The matter in dispute between Luther and Tetzel went in the first instance no farther than this—whether the Pope had authority to remit the divine chastisements denounced against offenders in the present and in a future state—or whether his power only extended to such human punishments, as form a part of ecclesiastical discipline—for the latter prerogative was not yet contested by Luther. Nevertheless, his office and his talents drew very general attention to the controversy; the German people, harassed by the exactions, and disgusted with the insolence of the papal emissaries, declared themselves warmly in favour of the Reformer; while on the other hand, the supporters of the abuse were so violent and clamorous, that the sound of the altercation speedily disturbed the festivities of the Vatican.

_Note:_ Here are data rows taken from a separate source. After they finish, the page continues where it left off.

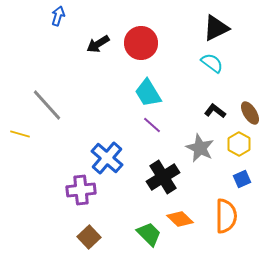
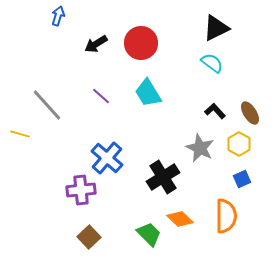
black arrow: moved 2 px left
black L-shape: rotated 10 degrees clockwise
purple line: moved 51 px left, 29 px up
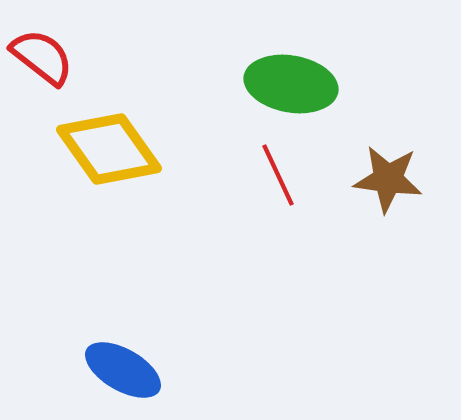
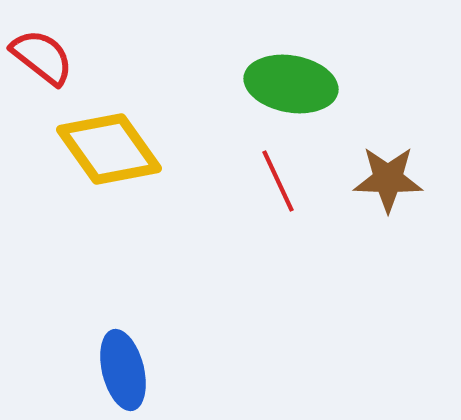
red line: moved 6 px down
brown star: rotated 6 degrees counterclockwise
blue ellipse: rotated 46 degrees clockwise
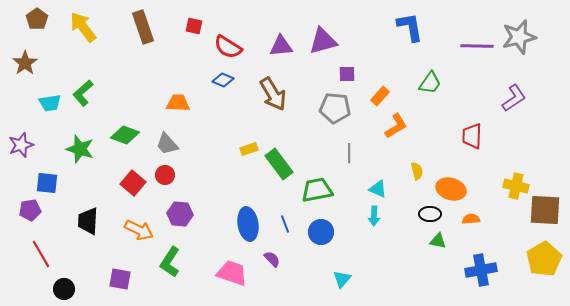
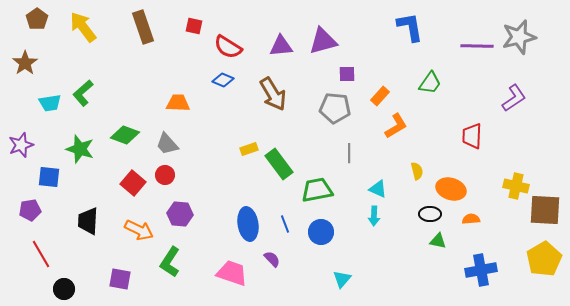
blue square at (47, 183): moved 2 px right, 6 px up
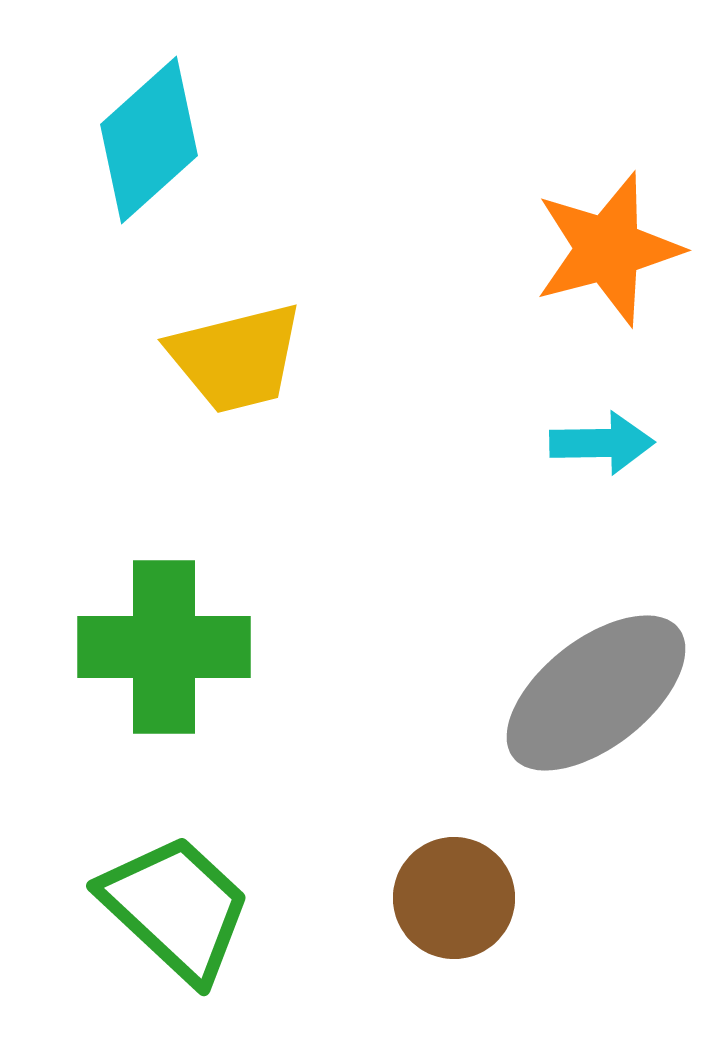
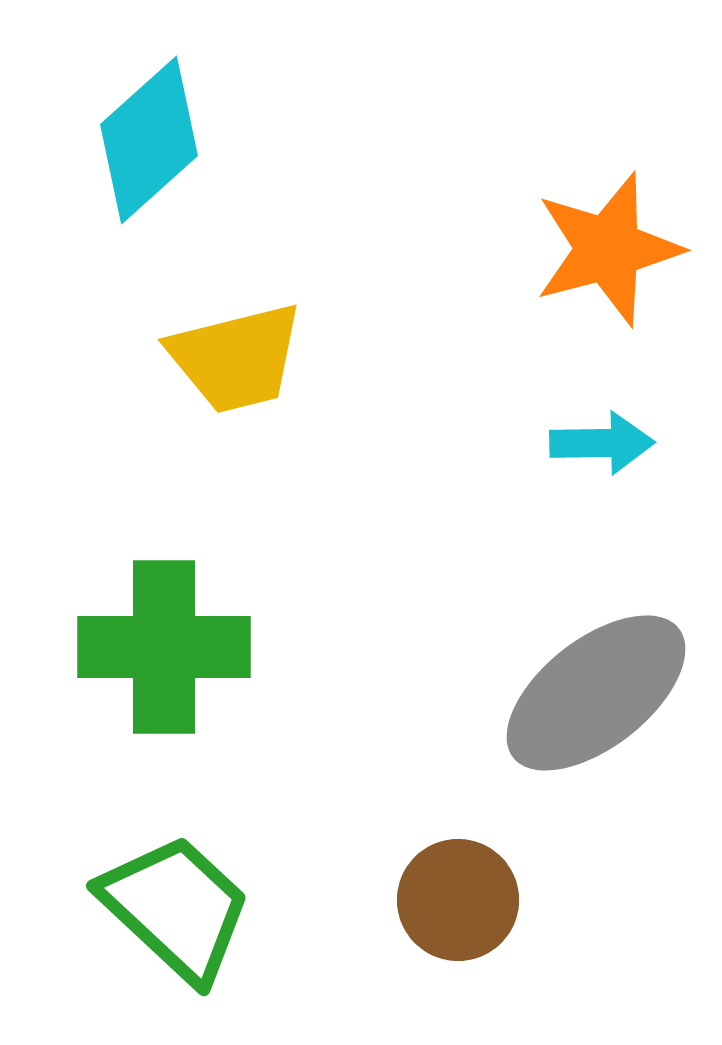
brown circle: moved 4 px right, 2 px down
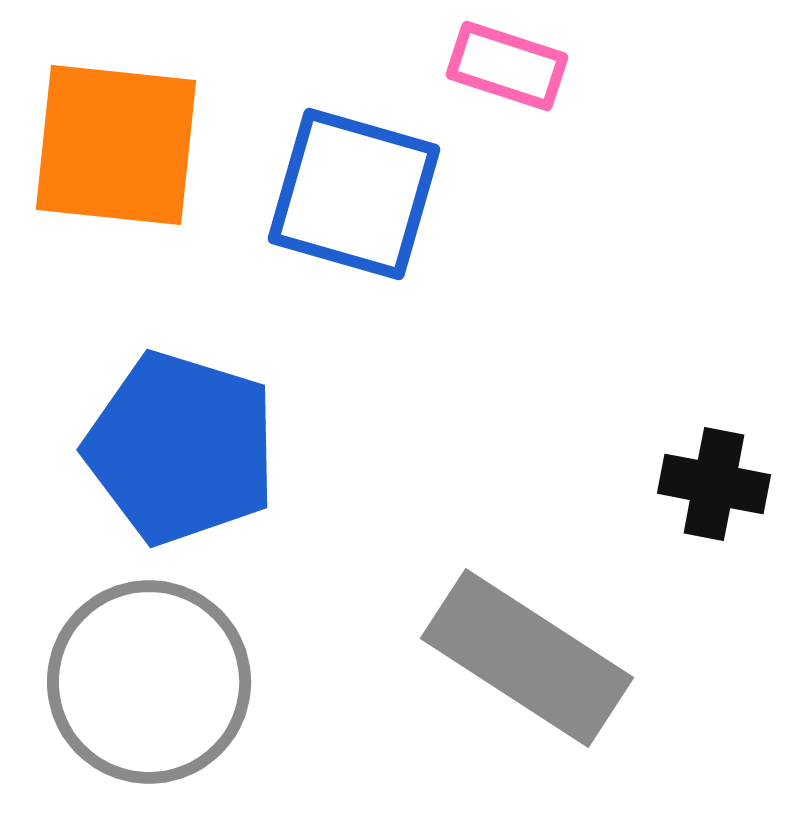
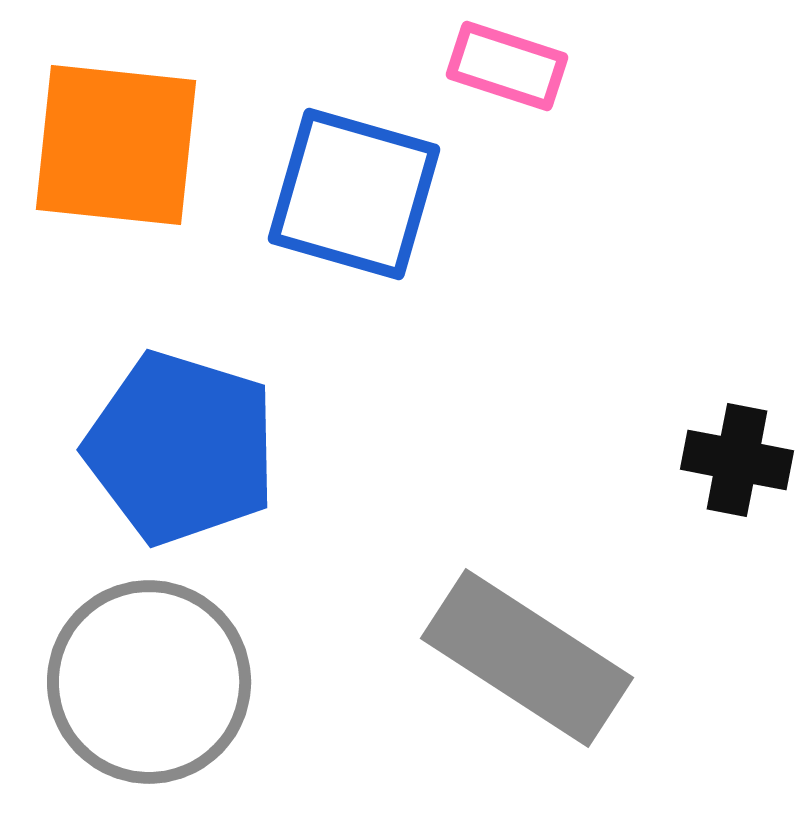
black cross: moved 23 px right, 24 px up
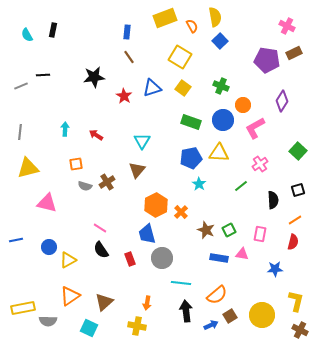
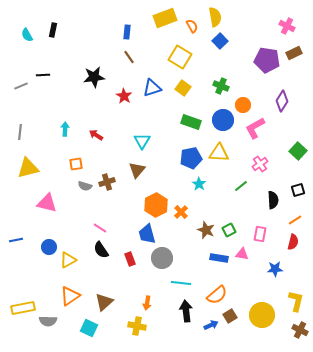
brown cross at (107, 182): rotated 14 degrees clockwise
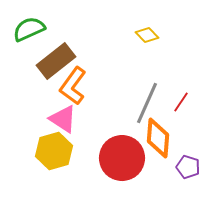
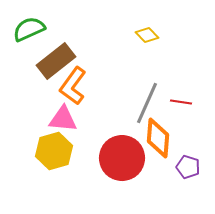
red line: rotated 65 degrees clockwise
pink triangle: rotated 28 degrees counterclockwise
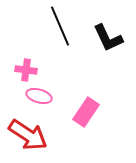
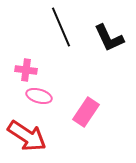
black line: moved 1 px right, 1 px down
black L-shape: moved 1 px right
red arrow: moved 1 px left, 1 px down
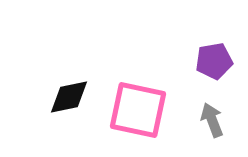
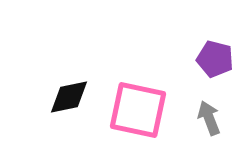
purple pentagon: moved 1 px right, 2 px up; rotated 24 degrees clockwise
gray arrow: moved 3 px left, 2 px up
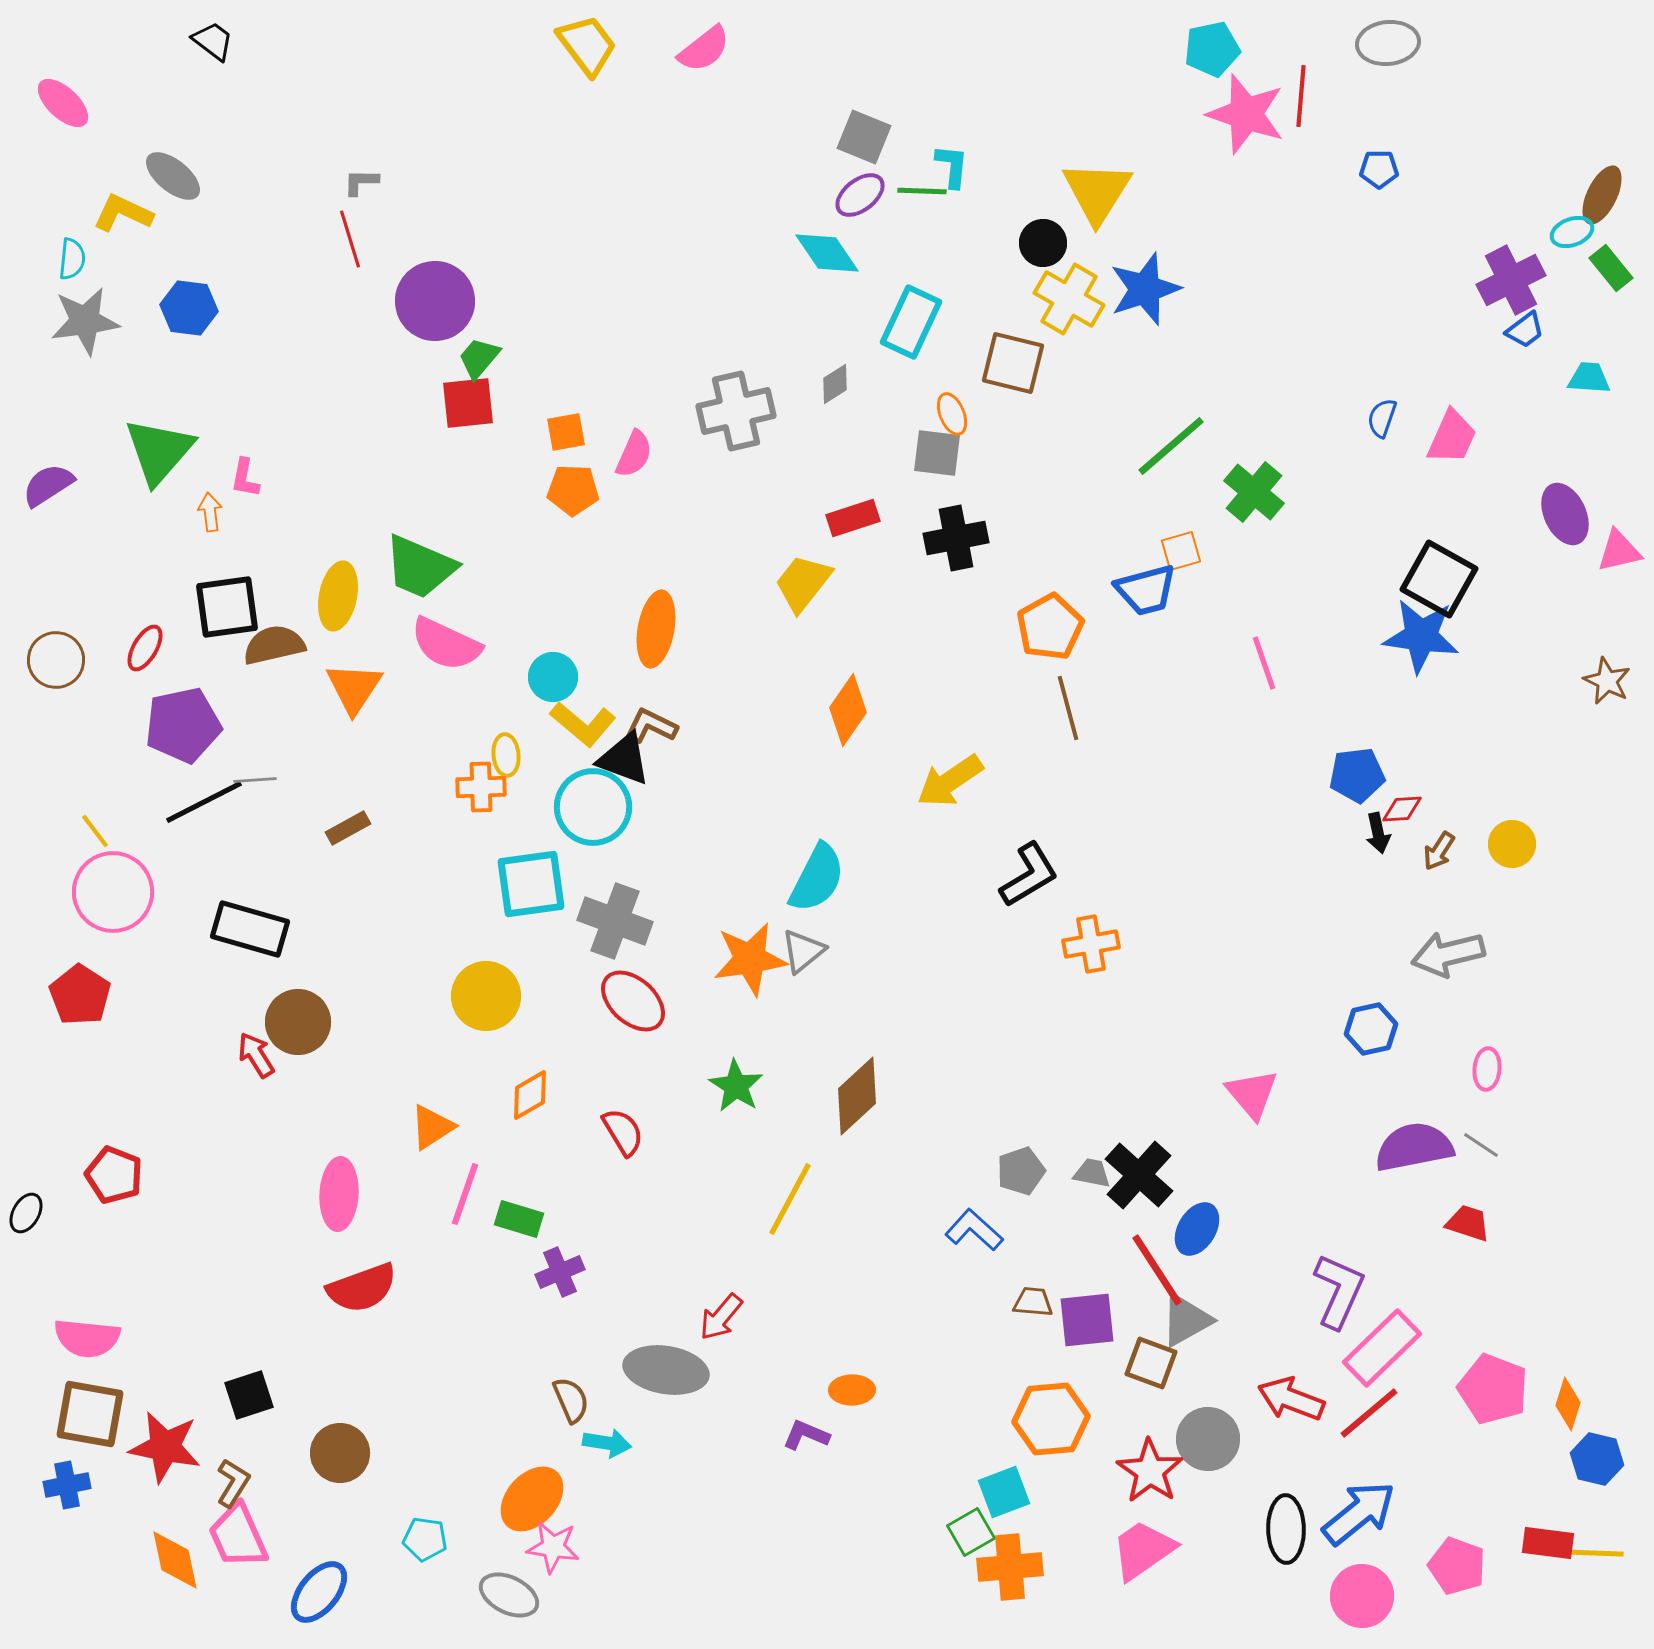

Leo X., a luxurious, indolent, and secular, though literary pontiff, would have disregarded the broil, and left it, like so many others, to subside of itself, had not the Emperor Maximilian assured him of the dangerous impression it had already made on the German people. Accordingly he commanded Luther to appear at the approaching diet of Augsburg, and justify himself before the papal legate. At the same time he appointed the Cardinal Caietan, a Dominican and a professed enemy of Luther, to be arbiter of the dispute. They met in October, 1518; the legate was imperious; Luther was not submissive. He solicited reasons; he was answered only with authority. He left the city in haste, and appealed “to the Pope better informed ,”—yet it was still to the Pope that he appealed, he still recognized his sovereign supremacy. But in the following month Leo published an edict, in which he claimed the power of delivering sinners from all punishments due to every sort of transgression; and thereupon Luther, despairing of any reasonable accommodation with the pontiff, published an appeal from the Pope to a General Council.